Container Monitoring and Debugging

Resource Monitoring

# View container resource usage
docker stats

# Monitor specific container
docker stats my-nginx

# View container processes
docker top my-nginx

# Get container resource usage in JSON
docker stats --no-stream --format json

Debugging Containers

# Inspect container filesystem changes
docker diff my-nginx

# View container events
docker events --filter container=my-nginx

# Export container as tar
docker export my-nginx > container-backup.tar

# Save image as tar
docker save my-app:latest > my-app.tar

# Load image from tar
docker load < my-app.tar

Advanced Docker Features

Docker Swarm Mode

# Initialize swarm
docker swarm init

# Join worker node
docker swarm join --token SWMTKN-1-... manager-ip:2377

# Deploy service
docker service create --replicas 3 --name web -p 80:80 nginx

# Scale service
docker service scale web=5

# List services
docker service ls

Container Registry Operations

# Login to registry
docker login

# Tag image for registry
docker tag my-app:latest myregistry.com/my-app:v1.0

# Push image to registry
docker push myregistry.com/my-app:v1.0

# Pull from private registry
docker pull myregistry.com/private-app:latest

Docker Performance Optimization

Image Optimization Tips

  • Use multi-stage builds to reduce final image size
  • Minimize layers by combining RUN commands
  • Use .dockerignore to exclude unnecessary files
  • Choose minimal base images like Alpine Linux
  • Remove package caches after installation

Example .dockerignore File

node_modules
npm-debug.log
.git
.gitignore
README.md
.env
.env.local
coverage
.nyc_output

Optimized Dockerfile Example

FROM node:18-alpine

# Install dependencies in separate layer
WORKDIR /app
COPY package*.json ./
RUN npm ci --only=production && npm cache clean --force

# Copy source code
COPY . .

# Remove unnecessary files and create user in single layer
RUN rm -rf tests docs *.md && \
    addgroup -g 1001 -S nodejs && \
    adduser -S nextjs -u 1001 && \
    chown -R nextjs:nodejs /app

USER nextjs
EXPOSE 3000
CMD ["node", "server.js"]

Troubleshooting Common Issues

Container Won’t Start

# Check container logs
docker logs container-name

# Inspect container configuration
docker inspect container-name

# Run container interactively to debug
docker run -it --entrypoint /bin/sh image-name

Disk Space Issues

# Check Docker disk usage
docker system df

# Clean up unused resources
docker system prune

# Remove all stopped containers
docker container prune

# Remove unused images
docker image prune -a

# Remove unused volumes
docker volume prune

Network Connectivity Issues

# List network interfaces in container
docker exec container-name ip addr

# Test connectivity between containers
docker exec container1 ping container2

# Inspect network configuration
docker network inspect bridge

Conclusion

Docker has transformed the way we develop, test, and deploy applications by providing a consistent and portable containerization platform.

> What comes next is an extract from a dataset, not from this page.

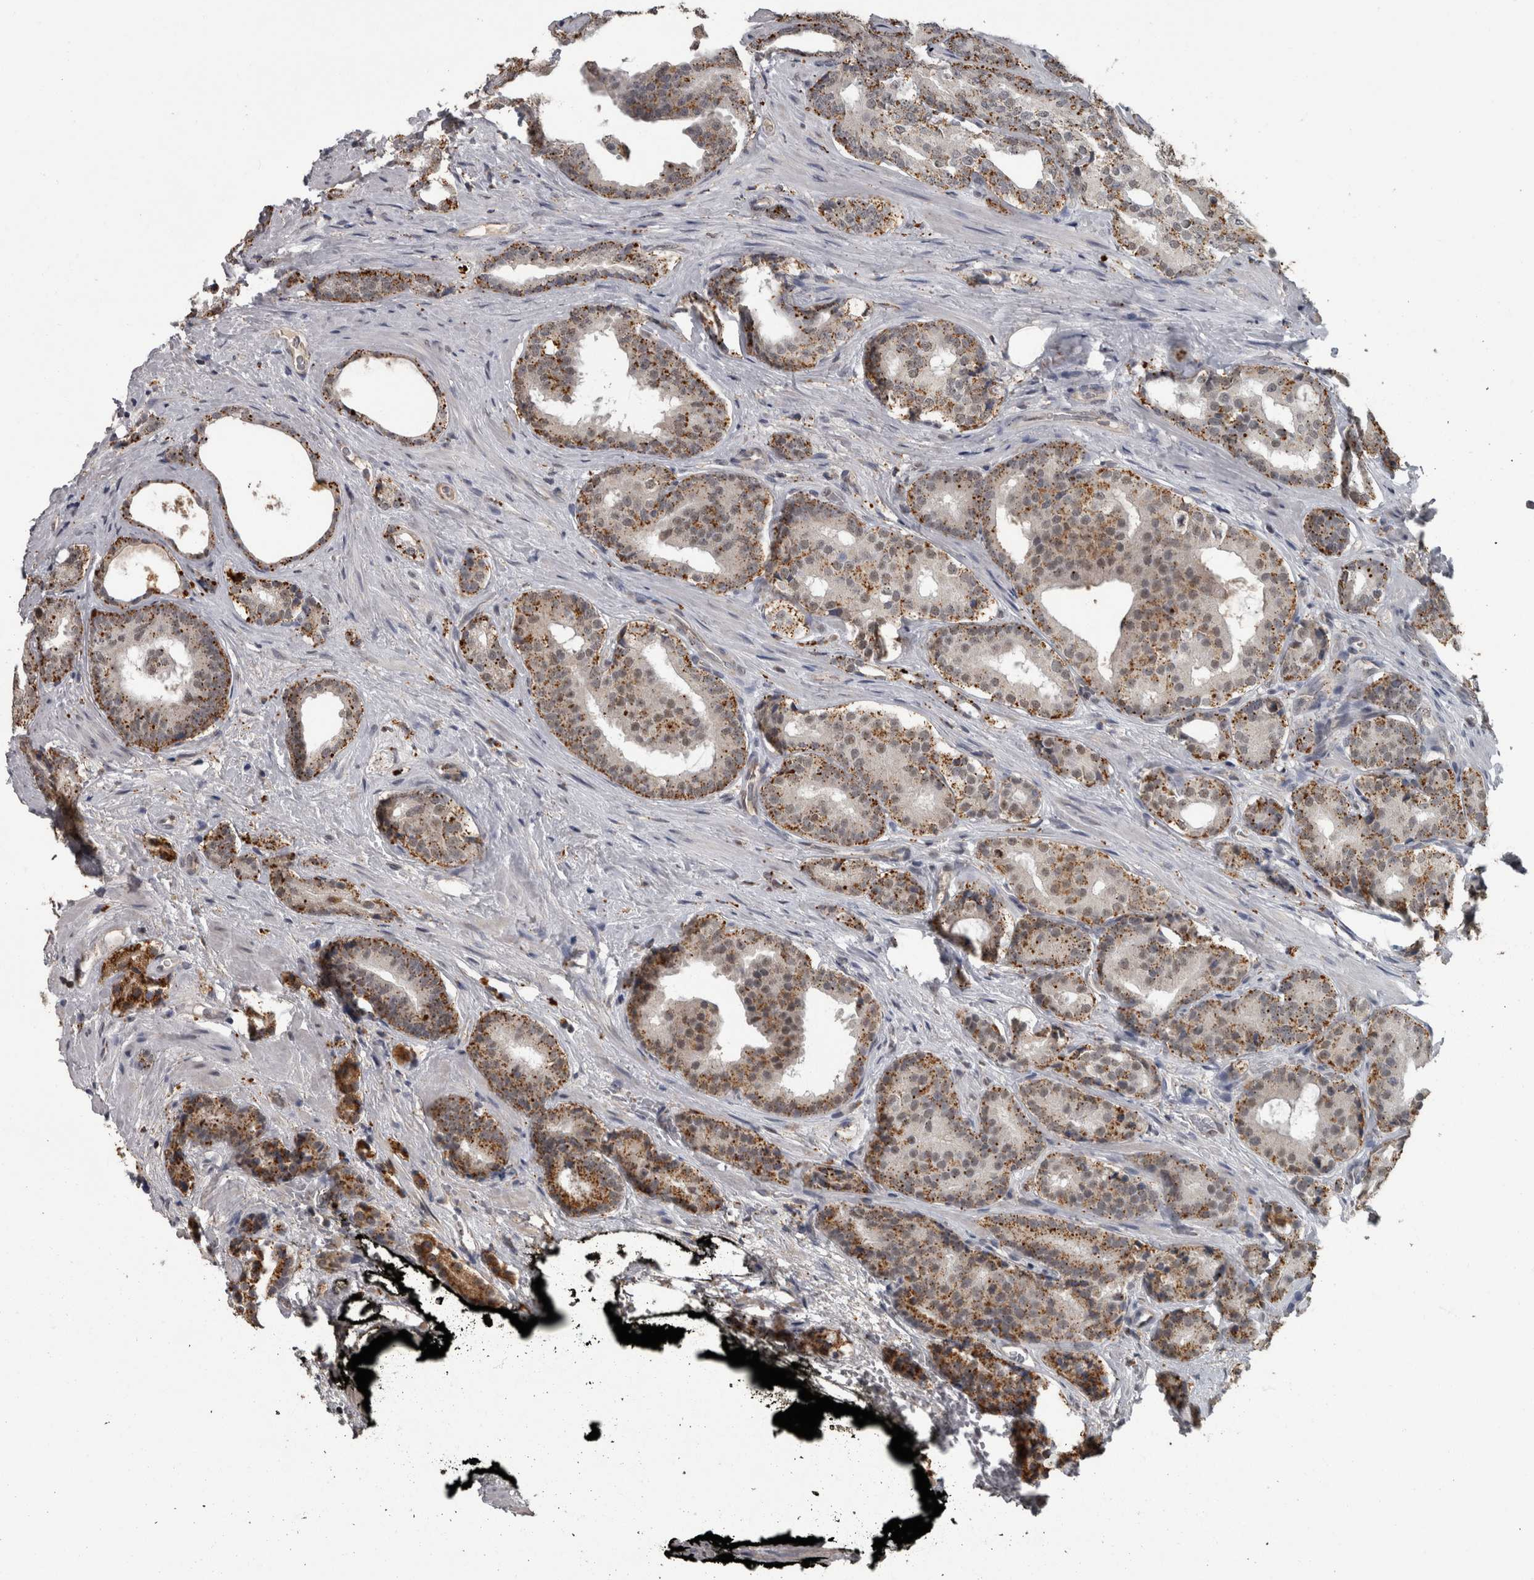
{"staining": {"intensity": "moderate", "quantity": ">75%", "location": "cytoplasmic/membranous"}, "tissue": "prostate cancer", "cell_type": "Tumor cells", "image_type": "cancer", "snomed": [{"axis": "morphology", "description": "Adenocarcinoma, High grade"}, {"axis": "topography", "description": "Prostate"}], "caption": "Human prostate cancer (high-grade adenocarcinoma) stained for a protein (brown) reveals moderate cytoplasmic/membranous positive positivity in approximately >75% of tumor cells.", "gene": "NAAA", "patient": {"sex": "male", "age": 71}}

This comprehensive guide covered the essential aspects of Docker on Linux, from basic installation and commands to advanced features like Docker Compose and Swarm mode.

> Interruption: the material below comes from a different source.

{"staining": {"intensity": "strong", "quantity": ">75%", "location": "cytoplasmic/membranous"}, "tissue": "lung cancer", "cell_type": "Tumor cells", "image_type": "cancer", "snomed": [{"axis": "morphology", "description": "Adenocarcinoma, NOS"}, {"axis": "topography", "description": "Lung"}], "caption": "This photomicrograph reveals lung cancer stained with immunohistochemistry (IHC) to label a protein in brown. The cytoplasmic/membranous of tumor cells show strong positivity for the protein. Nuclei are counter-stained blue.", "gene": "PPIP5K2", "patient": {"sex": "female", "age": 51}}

Key takeaways include mastering fundamental Docker commands, understanding container lifecycle management, implementing security best practices, and optimizing images for production use. As containerization continues to evolve, Docker remains a cornerstone technology for modern application deployment and DevOps practices.

Whether you’re a beginner starting with containerization or an experienced developer looking to enhance your Docker skills, the commands and examples in this guide provide a solid foundation for working with Docker on Linux systems. Remember to regularly update your Docker installation and stay informed about security best practices to maintain a robust containerized environment.